Nel caso in cui dovessero essere indicate informazioni negative, è molto probabile si tratti di un malware. Nel caso contrario, tuttavia, non è detto che il computer sia libero da infezioni, visto che un malware potrebbe tranquillamente camuffarsi da software legittimo, come ad esempio “Google Chrome”. Qualora si dovesse notare che il file sospetto è archiviato in una cartella diversa del sistema, il consiglio è quello di eseguire una scansione anti-malware.

Rimuovere un virus nel computer: i software

Windows 10, di default, esegue sempre la scansione del PC alla ricerca di virus o malware con la sua applicazione di sicurezza integrata, Windows Defender, ma è comunque possibile lanciarla in qualsiasi momento.

Per avviarlo manualmente, basterà aprire il menu Start o cliccare sul pulsante Windows, digitare Sicurezza e fare clic sul collegamento Sicurezza di Windows. In alternativa, clicchiamo Impostazioni/Aggiornamento e sicurezza/Sicurezza di Windows/Apri sicurezza di Windows.

Per eseguire una scansione antimalware, basterà cliccare su Protezione da virus e minacce.

Nel caso in cui si volesse fare una scansione rapida del sistema alla ricerca di malware, si può avviare un’analisi veloce che, in media, impiegherà pochi minuti. Quest’ultima, comunque, non è l’unica analisi disponibile, in quanto vi sono altre 3 opzioni di analisi:

  1. Scansione completa: controlla tutti i file e programmi in esecuzione su disco ma occupa molto più tempo (a volte, a seconda dello spazio occupato, più di un’ora);
  2. Scansione personalizzata: l’utente può specificare i file e le cartelle da controllare;
  3. Scansione Offline di Windows Defender: alcuni software dannosi per il computer posso risultare molto difficili da rimuovere – questa opzione può aiutare l’utente a rimuoverli utilizzando dei registri di vulnerabilità aggiornati.
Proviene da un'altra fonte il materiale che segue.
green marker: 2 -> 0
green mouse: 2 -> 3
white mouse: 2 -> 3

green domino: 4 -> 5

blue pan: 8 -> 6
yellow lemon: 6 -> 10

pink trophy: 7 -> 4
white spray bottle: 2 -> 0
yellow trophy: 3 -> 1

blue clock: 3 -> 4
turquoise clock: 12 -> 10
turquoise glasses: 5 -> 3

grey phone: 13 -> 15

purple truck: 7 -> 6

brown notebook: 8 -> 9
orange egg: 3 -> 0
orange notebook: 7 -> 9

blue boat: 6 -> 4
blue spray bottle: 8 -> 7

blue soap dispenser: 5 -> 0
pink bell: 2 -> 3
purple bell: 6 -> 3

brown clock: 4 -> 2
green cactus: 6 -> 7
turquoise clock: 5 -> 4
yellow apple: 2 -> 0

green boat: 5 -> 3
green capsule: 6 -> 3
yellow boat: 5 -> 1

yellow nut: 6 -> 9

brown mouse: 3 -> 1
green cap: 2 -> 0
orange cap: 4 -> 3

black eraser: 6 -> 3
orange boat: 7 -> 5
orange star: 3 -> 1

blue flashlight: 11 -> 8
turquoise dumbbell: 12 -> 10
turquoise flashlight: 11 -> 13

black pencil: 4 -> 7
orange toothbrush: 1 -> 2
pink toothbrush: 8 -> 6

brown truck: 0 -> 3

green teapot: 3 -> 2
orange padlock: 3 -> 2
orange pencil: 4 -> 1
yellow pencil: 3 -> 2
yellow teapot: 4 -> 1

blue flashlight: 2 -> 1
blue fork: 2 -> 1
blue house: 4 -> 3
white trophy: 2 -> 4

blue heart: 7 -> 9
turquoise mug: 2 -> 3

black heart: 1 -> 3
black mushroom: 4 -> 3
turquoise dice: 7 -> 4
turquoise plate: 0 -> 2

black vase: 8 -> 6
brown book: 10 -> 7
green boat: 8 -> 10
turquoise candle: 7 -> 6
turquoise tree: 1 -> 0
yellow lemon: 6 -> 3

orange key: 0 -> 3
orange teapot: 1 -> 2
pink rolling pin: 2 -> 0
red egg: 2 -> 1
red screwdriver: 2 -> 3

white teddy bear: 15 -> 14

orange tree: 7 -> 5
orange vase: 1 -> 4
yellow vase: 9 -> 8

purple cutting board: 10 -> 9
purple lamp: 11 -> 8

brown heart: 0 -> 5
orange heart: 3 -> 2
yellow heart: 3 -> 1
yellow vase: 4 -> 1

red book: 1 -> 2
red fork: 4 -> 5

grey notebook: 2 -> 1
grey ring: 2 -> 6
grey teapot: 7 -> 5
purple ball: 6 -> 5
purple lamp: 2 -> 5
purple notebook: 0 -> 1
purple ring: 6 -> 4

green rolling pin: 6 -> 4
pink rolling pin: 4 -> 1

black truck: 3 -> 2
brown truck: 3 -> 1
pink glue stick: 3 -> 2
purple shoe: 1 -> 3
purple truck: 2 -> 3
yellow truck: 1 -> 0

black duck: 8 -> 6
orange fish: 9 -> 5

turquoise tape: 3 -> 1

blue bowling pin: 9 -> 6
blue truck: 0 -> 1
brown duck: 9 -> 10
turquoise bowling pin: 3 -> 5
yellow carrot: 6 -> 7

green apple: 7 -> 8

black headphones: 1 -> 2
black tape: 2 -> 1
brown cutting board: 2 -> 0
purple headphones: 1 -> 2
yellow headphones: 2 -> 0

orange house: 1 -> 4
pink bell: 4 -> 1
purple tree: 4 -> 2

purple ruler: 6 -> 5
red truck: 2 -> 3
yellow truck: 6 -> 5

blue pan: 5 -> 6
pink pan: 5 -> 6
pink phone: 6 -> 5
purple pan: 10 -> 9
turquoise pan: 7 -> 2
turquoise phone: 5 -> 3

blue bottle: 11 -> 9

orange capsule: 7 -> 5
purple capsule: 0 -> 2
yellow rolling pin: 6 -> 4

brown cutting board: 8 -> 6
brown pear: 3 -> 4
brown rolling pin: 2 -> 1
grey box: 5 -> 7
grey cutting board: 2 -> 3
Se saranno individuati eventuali malware o virus, il sistema automaticamente mostrerà un prompt proponendo la rimozione di quest´ultimi.

Una valida alternativa a Windows Defender è Malwarebytes Antimalware.

Malwarebytes si integra molto bene con il sistema di sicurezza esistente di Windows e mette a disposizione un ulteriore livello di protezione per il computer.

La sua versione gratuita consente di eseguire scansioni manuali per verificare la presenza di virus ed altri malware sul computer, mentre la versione a pagamento aggiunge una protezione in tempo reale: se l’obiettivo è la ricerca di malware o virus, la versione gratuita sarà più che utile.